Economics links

Oct 23, 2007 05:43

How to fix water shortages, the US case.

Australia Institute reports that low income couple families have had the highest percentage increase in their incomes over the last 11 years of all couple families in Oz. More.

Striking differences in housing markets in the US: But the supply of housing in Dallas is elastic. When demand increases, because of growing population or rising incomes, so does the amount of housing; prices stay roughly the same. That’s true not only in the outlying suburbs, but also in old neighborhoods like ours, where dense clusters of town houses and multistory apartment buildings are replacing two-story fourplexes and single-family homes. It’s easy to build new housing in Dallas.
Which is having social effects: In the superstar cities, where opinion leaders congregate, the perception is growing that the country no longer has a place for middle-class life. Yet the same urban sophisticates who fret that you can’t live decently on less than $100,000 a year often argue vociferously that increasing density will degrade their quality of life. They may be right-but, like any other luxury good, that quality commands a high price. A comparison of (pdf) new home prices in Dallas-Fort Worth with Oz metropolitan prices.
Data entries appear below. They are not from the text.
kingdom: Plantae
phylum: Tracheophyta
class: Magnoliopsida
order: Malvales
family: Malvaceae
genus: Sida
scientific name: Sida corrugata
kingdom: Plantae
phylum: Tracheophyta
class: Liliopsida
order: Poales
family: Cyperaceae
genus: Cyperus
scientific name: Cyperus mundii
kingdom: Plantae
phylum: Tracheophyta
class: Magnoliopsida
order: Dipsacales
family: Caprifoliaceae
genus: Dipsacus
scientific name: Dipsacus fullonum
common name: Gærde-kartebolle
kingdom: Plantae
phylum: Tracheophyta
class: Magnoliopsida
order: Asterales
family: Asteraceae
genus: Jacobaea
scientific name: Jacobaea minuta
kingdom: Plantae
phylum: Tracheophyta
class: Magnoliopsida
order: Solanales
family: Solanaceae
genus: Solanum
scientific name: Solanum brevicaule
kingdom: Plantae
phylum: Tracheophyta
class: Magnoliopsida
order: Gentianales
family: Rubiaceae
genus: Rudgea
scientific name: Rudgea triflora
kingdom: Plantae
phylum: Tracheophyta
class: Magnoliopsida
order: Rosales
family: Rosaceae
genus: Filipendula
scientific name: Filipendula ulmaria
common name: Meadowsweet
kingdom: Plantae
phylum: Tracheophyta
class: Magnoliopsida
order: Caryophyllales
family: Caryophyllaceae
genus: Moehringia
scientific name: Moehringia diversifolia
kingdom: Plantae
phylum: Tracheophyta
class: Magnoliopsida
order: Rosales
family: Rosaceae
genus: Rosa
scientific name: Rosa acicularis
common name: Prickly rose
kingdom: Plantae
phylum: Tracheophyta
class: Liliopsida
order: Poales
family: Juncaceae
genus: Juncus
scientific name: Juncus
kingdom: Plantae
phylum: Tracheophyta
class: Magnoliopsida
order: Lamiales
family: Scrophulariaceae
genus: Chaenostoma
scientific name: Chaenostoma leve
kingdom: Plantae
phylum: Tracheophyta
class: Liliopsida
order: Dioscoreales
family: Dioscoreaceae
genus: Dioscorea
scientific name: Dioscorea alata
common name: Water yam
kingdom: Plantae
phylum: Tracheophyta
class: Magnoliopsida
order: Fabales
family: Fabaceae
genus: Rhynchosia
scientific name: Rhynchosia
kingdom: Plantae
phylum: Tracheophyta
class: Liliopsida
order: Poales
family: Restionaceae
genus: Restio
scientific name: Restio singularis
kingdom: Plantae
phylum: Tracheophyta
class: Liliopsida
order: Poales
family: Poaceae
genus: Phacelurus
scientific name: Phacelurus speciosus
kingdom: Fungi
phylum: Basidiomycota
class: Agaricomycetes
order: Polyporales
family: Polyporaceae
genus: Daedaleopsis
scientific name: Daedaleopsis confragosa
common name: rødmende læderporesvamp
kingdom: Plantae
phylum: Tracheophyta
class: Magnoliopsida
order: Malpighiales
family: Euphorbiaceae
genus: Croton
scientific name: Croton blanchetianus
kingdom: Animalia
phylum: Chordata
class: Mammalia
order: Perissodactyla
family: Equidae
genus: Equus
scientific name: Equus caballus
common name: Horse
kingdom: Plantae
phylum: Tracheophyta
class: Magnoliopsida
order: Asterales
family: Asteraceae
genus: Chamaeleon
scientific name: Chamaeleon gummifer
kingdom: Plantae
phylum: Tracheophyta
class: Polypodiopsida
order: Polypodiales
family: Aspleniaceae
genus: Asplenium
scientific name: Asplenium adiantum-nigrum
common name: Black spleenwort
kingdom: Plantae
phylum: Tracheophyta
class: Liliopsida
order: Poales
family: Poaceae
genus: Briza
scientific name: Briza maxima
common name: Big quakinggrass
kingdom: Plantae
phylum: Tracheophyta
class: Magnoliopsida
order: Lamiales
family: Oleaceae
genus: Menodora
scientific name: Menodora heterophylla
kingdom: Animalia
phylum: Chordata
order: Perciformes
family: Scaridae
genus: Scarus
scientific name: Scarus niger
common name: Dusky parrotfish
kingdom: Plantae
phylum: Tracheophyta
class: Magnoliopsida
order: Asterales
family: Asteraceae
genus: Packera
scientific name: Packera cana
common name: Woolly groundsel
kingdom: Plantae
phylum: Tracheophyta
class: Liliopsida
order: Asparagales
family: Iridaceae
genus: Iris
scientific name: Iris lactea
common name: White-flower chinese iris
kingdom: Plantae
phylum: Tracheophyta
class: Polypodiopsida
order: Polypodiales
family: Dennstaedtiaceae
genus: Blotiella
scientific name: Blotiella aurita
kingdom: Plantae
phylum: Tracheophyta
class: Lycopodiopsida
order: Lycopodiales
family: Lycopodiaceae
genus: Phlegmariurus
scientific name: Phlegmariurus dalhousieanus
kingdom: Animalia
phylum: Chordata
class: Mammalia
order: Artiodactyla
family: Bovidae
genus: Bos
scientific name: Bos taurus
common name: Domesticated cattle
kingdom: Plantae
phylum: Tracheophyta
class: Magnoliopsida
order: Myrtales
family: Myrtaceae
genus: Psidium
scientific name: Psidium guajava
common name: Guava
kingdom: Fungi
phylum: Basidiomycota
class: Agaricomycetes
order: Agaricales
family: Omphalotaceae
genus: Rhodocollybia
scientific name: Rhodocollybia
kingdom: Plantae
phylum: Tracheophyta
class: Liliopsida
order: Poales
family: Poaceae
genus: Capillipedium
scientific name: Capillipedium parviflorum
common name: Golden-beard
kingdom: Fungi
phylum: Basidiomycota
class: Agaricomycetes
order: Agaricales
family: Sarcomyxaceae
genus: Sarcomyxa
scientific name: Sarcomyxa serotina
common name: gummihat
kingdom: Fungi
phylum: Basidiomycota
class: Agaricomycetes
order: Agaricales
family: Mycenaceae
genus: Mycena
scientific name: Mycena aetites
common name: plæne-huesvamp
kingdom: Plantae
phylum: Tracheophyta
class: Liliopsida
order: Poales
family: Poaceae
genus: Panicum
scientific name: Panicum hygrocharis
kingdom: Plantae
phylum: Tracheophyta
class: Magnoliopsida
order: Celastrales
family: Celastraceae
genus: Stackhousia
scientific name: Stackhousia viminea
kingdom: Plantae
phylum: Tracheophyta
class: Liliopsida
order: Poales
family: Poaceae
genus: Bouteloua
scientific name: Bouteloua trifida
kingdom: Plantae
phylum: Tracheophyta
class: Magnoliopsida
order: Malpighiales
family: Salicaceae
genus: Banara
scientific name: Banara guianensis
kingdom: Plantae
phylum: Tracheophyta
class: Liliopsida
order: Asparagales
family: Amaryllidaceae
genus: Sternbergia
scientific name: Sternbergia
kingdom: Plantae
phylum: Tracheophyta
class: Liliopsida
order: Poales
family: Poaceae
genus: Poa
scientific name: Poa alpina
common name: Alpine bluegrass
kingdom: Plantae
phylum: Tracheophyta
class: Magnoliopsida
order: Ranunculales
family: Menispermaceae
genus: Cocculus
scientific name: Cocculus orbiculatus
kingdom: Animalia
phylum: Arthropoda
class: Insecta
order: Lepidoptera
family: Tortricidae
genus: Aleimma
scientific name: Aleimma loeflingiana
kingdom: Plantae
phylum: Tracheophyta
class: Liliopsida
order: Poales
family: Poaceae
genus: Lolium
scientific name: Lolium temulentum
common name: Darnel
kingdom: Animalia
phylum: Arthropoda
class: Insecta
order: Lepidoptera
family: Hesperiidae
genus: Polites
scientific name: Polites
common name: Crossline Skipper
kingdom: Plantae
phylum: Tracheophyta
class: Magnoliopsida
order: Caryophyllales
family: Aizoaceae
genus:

Report finds that women are particularly vulnerable to housing pressures in Oz. Which is to say, those most at economic risk suffer most when access to a basic resource for a basic use is restricted. The reductio-ad-absurdem of land use controls-the Queensland government is buying up land to try and reduce effects of the housing and rent crisis its land control policies have created.

Amazon kills off another specialist bookstore.

Survey finds that six percent of Brits are resorting to DIY dentistry.

Business is down in Iraqi cemeteries.